Stated problem –
Copy the data below verbatim, from the start through the line containing "scientific name: Schoenolirion croceum", including both ends.

-------------------------

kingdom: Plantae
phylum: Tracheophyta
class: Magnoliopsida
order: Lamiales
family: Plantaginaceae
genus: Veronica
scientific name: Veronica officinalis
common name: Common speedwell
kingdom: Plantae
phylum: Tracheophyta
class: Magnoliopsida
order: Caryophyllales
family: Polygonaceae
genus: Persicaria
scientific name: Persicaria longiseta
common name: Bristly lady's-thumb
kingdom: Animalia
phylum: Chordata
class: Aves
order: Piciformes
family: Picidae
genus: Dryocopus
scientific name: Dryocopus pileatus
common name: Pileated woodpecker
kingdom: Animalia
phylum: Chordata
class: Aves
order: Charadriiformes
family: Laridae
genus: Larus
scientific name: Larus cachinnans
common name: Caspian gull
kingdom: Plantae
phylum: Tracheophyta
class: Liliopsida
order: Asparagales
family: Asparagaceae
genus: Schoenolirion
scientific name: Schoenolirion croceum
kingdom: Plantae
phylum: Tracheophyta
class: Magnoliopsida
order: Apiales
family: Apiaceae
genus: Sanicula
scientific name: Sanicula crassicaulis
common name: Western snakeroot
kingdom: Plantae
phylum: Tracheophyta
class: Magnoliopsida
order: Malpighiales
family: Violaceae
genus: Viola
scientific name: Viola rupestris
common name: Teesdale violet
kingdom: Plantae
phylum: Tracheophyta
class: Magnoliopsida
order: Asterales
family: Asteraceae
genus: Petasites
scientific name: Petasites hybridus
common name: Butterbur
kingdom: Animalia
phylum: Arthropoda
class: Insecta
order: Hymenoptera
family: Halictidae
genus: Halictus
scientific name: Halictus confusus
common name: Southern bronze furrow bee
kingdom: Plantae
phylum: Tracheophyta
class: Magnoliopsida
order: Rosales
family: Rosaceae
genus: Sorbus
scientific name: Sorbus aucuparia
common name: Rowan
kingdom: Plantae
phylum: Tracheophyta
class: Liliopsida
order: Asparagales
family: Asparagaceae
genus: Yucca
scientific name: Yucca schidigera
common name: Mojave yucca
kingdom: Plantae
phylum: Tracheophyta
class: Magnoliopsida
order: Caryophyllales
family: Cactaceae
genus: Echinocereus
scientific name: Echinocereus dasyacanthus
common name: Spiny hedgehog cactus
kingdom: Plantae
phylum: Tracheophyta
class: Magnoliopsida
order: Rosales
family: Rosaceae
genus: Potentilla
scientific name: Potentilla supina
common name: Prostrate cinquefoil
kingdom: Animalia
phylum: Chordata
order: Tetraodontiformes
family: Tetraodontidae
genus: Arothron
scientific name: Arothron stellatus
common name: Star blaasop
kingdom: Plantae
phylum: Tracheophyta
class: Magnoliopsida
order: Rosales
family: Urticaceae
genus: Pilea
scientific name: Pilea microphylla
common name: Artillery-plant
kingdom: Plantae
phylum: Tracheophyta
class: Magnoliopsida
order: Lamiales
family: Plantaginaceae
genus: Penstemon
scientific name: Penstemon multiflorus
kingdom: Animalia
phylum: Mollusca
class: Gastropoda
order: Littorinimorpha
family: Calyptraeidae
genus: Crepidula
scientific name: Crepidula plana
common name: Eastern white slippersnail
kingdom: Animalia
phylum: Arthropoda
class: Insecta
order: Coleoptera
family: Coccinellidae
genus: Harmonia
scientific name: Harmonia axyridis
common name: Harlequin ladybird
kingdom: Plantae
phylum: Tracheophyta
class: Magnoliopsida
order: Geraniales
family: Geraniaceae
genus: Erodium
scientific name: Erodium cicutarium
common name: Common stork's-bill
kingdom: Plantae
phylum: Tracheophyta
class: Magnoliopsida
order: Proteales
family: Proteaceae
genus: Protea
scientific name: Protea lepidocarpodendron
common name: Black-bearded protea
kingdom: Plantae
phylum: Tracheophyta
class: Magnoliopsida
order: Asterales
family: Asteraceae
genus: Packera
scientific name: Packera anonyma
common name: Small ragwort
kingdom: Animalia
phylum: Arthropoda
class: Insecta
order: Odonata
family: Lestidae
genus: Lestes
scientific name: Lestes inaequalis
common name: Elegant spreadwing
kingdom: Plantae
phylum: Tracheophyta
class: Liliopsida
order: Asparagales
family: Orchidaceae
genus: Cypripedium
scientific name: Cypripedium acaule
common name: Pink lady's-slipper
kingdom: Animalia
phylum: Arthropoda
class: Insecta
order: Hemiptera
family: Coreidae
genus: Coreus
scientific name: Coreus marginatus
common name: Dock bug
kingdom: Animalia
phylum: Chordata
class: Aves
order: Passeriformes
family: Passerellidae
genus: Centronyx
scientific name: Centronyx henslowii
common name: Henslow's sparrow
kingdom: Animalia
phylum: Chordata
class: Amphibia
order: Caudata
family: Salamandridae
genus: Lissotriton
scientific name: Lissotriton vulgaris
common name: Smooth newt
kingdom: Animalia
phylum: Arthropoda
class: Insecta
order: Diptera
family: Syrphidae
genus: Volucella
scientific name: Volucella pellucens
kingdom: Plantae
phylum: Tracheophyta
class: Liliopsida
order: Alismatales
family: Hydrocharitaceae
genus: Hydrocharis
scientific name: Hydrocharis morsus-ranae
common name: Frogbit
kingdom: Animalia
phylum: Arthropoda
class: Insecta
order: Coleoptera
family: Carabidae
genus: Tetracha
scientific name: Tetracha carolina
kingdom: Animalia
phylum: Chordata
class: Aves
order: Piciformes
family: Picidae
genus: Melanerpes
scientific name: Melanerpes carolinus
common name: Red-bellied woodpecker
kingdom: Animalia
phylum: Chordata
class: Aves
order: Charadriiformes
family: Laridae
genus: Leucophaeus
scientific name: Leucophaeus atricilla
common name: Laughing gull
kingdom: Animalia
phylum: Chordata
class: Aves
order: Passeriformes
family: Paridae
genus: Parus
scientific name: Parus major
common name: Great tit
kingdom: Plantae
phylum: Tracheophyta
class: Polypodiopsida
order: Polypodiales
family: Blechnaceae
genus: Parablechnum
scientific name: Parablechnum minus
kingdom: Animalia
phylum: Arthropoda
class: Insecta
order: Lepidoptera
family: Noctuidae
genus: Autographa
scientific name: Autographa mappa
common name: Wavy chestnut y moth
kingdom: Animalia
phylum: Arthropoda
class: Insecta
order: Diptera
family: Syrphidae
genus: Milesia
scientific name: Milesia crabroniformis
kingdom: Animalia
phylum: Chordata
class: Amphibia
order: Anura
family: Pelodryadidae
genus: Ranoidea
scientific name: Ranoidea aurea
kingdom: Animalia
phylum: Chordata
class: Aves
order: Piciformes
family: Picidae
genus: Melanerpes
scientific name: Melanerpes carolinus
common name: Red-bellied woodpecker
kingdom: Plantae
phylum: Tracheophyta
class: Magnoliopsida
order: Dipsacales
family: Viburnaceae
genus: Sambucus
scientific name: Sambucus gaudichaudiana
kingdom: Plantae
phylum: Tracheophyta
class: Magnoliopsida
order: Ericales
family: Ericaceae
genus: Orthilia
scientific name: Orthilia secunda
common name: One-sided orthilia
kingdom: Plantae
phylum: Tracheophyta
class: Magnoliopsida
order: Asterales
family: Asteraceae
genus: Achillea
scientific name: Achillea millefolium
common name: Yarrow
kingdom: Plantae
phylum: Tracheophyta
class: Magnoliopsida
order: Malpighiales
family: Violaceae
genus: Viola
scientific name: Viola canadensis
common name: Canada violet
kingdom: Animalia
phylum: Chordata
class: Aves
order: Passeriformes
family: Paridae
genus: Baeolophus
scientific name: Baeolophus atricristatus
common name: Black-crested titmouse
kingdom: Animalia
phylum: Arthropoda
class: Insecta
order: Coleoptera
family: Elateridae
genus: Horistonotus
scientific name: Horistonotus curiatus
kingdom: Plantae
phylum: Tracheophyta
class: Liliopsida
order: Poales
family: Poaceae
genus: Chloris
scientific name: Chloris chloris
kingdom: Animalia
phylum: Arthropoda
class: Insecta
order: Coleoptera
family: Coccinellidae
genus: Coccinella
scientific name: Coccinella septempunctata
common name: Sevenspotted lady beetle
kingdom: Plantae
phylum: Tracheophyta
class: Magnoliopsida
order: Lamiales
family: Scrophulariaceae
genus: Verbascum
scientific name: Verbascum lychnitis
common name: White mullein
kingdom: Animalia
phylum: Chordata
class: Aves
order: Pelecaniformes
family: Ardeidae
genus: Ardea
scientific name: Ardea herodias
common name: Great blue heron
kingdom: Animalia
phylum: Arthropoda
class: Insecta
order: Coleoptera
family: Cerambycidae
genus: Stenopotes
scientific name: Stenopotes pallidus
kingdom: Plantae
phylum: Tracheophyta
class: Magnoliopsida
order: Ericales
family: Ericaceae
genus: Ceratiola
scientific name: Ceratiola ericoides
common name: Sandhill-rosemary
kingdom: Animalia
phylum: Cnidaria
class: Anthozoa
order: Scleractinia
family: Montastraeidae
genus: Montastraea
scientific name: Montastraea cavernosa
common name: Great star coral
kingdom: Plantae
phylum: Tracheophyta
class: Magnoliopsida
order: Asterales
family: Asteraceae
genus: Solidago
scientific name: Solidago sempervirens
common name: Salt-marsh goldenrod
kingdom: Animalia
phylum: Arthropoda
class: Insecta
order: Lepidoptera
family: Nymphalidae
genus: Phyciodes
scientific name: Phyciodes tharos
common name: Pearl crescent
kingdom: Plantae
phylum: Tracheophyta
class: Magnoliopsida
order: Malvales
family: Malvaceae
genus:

-------------------------

Written solution –
kingdom: Plantae
phylum: Tracheophyta
class: Magnoliopsida
order: Lamiales
family: Plantaginaceae
genus: Veronica
scientific name: Veronica officinalis
common name: Common speedwell
kingdom: Plantae
phylum: Tracheophyta
class: Magnoliopsida
order: Caryophyllales
family: Polygonaceae
genus: Persicaria
scientific name: Persicaria longiseta
common name: Bristly lady's-thumb
kingdom: Animalia
phylum: Chordata
class: Aves
order: Piciformes
family: Picidae
genus: Dryocopus
scientific name: Dryocopus pileatus
common name: Pileated woodpecker
kingdom: Animalia
phylum: Chordata
class: Aves
order: Charadriiformes
family: Laridae
genus: Larus
scientific name: Larus cachinnans
common name: Caspian gull
kingdom: Plantae
phylum: Tracheophyta
class: Liliopsida
order: Asparagales
family: Asparagaceae
genus: Schoenolirion
scientific name: Schoenolirion croceum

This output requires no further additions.